Aim of the task: In the records below, count every line where the string "create" appears, and reply with the count only.

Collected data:
⟨
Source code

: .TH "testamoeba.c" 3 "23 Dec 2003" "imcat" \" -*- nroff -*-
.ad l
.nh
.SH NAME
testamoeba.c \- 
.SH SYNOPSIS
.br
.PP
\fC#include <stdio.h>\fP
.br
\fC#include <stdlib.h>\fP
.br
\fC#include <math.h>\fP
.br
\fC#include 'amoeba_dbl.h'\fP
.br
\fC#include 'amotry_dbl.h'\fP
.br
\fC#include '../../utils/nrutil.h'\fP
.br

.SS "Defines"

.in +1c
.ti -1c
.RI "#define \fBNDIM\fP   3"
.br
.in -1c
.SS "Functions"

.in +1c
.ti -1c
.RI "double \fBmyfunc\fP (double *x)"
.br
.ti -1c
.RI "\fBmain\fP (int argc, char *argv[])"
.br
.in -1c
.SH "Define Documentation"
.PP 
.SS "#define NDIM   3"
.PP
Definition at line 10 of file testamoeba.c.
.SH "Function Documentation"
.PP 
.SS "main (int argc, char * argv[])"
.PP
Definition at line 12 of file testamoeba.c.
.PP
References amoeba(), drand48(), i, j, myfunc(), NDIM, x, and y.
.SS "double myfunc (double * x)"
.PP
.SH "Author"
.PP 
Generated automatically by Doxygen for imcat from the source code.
⟩
⟨
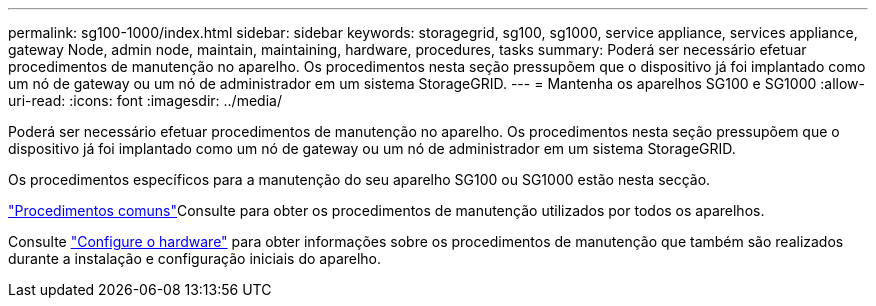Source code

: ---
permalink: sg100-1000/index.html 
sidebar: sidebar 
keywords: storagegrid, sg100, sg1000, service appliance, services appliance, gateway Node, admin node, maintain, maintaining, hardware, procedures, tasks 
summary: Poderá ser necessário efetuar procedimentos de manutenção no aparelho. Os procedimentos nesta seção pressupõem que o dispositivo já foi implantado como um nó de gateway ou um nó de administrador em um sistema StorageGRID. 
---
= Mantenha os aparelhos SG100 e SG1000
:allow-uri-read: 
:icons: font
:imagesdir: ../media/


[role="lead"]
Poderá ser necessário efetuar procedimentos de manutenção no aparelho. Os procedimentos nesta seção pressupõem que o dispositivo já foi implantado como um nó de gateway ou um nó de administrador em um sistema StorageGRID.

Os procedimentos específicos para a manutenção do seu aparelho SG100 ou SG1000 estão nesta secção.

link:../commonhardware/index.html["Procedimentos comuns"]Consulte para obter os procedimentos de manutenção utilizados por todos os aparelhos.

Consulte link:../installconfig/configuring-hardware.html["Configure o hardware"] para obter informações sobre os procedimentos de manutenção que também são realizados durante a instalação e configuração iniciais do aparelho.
⟩
⟨
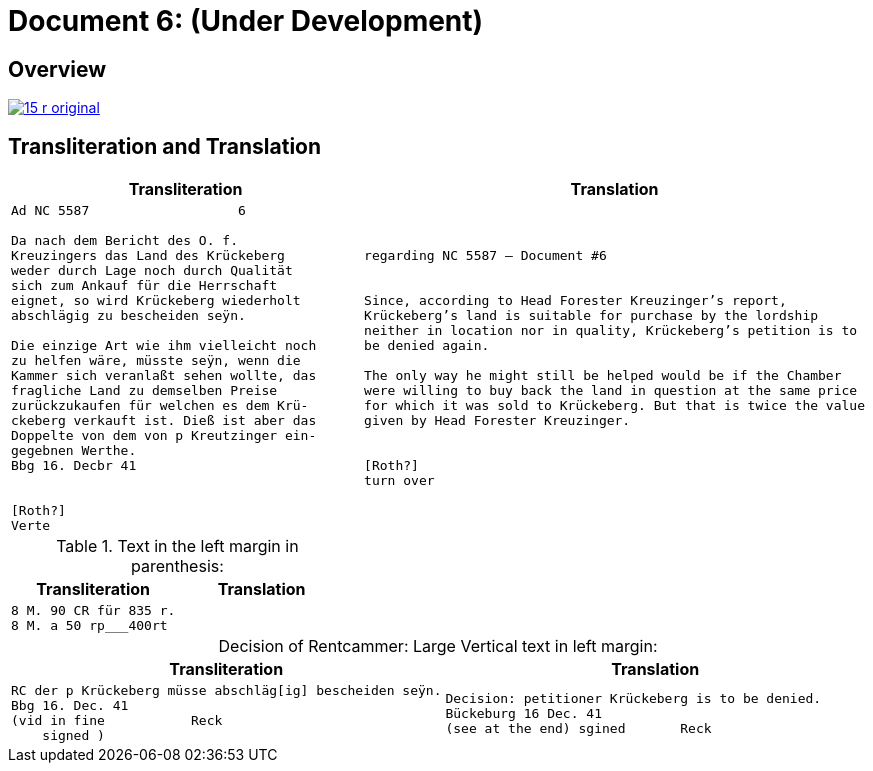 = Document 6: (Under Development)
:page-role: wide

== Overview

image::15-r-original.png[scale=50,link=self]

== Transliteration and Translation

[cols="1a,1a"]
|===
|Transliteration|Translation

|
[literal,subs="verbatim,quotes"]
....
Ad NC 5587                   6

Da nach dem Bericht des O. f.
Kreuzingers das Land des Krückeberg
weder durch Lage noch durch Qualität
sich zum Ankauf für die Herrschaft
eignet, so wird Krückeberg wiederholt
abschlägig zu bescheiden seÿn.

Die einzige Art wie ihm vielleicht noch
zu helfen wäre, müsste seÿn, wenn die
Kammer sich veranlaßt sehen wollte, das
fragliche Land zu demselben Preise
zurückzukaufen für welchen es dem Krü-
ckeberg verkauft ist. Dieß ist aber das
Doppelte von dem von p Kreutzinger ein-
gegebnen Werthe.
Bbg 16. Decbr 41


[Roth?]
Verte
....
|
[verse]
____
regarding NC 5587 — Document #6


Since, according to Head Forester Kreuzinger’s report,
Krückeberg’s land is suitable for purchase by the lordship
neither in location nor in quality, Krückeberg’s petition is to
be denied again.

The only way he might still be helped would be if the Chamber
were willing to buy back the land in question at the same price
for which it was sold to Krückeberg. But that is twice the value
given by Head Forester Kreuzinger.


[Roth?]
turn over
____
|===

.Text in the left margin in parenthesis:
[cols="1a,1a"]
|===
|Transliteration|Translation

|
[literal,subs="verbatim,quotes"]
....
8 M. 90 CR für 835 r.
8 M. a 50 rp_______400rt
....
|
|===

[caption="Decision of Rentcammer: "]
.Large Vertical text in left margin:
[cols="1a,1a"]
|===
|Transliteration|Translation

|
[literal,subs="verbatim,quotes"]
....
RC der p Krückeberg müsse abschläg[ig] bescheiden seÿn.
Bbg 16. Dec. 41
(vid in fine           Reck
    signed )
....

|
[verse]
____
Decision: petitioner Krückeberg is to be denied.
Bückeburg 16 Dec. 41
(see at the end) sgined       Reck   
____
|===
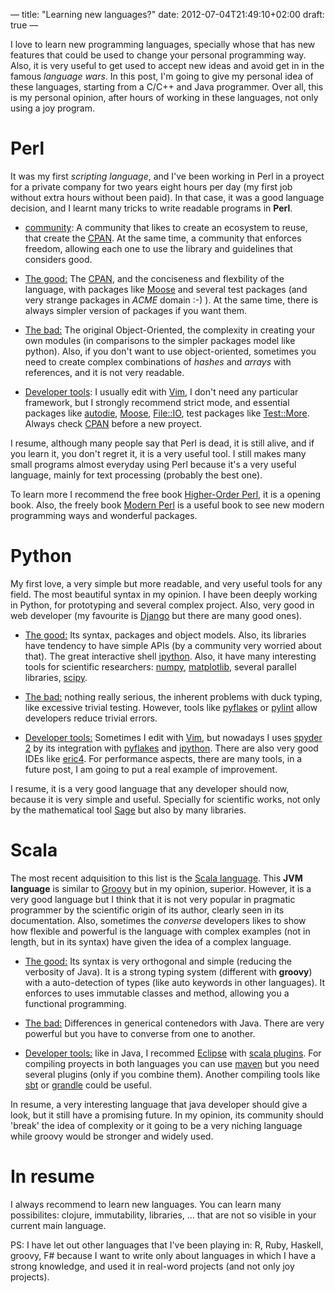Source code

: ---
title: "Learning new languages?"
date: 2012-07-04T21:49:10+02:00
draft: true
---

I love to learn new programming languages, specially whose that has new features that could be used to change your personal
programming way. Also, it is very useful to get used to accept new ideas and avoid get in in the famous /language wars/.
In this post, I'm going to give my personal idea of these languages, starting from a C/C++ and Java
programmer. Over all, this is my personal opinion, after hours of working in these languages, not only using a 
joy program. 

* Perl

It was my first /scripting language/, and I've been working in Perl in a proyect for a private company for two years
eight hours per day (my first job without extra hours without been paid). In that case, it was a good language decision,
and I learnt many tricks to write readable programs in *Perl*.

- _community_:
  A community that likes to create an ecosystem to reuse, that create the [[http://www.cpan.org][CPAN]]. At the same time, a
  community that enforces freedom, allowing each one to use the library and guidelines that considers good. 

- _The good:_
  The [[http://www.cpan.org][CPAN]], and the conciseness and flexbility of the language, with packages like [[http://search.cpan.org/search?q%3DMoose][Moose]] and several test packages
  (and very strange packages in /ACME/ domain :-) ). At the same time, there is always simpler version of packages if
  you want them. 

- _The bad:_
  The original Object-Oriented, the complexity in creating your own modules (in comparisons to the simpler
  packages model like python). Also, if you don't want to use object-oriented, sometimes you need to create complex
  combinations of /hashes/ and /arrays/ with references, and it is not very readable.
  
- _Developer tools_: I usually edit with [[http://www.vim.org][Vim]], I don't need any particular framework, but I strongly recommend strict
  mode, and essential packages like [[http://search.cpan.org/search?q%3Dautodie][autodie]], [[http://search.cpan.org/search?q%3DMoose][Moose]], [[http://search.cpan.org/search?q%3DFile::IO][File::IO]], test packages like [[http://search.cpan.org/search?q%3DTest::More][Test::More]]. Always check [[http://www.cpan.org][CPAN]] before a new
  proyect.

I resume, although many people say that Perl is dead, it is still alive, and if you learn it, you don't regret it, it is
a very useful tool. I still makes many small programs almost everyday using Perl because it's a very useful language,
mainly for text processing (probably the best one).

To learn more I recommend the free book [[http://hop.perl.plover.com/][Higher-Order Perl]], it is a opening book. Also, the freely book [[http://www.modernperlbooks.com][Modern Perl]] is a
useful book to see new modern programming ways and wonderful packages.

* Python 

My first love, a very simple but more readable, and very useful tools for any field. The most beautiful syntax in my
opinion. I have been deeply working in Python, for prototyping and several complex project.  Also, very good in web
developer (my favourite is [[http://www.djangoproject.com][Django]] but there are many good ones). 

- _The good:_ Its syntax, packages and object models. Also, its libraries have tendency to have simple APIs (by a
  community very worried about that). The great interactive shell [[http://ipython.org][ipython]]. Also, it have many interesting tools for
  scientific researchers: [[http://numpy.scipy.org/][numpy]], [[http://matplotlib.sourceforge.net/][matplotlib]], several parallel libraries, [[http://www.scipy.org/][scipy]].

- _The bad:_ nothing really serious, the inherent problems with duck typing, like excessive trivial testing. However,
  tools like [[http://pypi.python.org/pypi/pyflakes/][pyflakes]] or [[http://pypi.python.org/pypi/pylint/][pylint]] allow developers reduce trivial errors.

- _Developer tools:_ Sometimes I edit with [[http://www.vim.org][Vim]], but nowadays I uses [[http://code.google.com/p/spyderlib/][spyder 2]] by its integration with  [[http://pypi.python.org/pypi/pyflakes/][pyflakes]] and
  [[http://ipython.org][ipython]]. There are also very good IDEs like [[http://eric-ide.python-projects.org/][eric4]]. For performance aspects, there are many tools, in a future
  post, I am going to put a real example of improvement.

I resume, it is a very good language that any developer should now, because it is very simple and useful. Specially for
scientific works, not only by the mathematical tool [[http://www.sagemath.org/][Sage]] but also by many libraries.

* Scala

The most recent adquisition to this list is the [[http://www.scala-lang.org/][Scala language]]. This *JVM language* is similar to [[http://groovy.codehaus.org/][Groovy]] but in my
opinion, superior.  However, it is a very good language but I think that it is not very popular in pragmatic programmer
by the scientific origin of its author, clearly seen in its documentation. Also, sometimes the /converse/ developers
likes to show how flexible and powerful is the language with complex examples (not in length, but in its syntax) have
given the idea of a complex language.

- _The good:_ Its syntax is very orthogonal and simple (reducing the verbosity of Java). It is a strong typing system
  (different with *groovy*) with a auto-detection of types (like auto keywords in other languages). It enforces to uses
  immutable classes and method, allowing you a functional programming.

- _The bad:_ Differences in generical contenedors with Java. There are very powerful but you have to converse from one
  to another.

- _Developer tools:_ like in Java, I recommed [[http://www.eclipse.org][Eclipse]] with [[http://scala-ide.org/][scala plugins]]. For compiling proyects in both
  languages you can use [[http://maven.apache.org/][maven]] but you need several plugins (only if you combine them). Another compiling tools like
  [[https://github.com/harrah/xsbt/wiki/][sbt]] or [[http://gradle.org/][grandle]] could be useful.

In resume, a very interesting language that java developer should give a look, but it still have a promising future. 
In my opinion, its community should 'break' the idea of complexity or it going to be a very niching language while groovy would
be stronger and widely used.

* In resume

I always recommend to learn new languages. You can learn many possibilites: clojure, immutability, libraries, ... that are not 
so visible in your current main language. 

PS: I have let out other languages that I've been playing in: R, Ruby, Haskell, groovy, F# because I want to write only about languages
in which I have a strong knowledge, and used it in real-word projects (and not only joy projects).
⟩
Expected output: 2